> **Task details**:
Search the lines of the records for the word "value", and copy every line that has it.

> **Stored data**:
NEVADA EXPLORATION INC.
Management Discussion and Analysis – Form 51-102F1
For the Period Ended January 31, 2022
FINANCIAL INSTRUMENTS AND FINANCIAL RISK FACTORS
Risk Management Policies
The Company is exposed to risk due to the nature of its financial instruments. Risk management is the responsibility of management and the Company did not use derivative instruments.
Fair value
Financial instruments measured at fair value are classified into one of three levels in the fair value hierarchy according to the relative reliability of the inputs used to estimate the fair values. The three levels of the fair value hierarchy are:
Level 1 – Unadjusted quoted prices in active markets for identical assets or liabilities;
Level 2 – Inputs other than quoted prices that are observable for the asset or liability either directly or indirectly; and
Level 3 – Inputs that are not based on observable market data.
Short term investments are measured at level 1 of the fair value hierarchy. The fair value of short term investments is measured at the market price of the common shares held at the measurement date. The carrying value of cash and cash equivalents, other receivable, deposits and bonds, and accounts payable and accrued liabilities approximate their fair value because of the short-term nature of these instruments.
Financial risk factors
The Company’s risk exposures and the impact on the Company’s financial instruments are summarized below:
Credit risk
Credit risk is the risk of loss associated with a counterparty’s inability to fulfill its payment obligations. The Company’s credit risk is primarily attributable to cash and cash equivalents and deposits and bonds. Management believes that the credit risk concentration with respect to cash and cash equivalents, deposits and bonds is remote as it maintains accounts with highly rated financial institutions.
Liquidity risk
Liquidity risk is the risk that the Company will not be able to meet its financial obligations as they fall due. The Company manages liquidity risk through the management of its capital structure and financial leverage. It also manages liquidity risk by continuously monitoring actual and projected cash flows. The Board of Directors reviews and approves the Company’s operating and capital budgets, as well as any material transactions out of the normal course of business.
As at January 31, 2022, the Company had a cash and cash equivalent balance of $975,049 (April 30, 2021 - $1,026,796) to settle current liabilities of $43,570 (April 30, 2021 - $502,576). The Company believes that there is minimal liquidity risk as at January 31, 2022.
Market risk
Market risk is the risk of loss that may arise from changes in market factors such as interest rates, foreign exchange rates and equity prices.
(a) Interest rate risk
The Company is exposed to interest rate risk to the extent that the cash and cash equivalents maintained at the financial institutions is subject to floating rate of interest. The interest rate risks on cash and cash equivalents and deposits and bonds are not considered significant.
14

> **Finished exercise**:
Fair value
Financial instruments measured at fair value are classified into one of three levels in the fair value hierarchy according to the relative reliability of the inputs used to estimate the fair values. The three levels of the fair value hierarchy are:
Short term investments are measured at level 1 of the fair value hierarchy. The fair value of short term investments is measured at the market price of the common shares held at the measurement date. The carrying value of cash and cash equivalents, other receivable, deposits and bonds, and accounts payable and accrued liabilities approximate their fair value because of the short-term nature of these instruments.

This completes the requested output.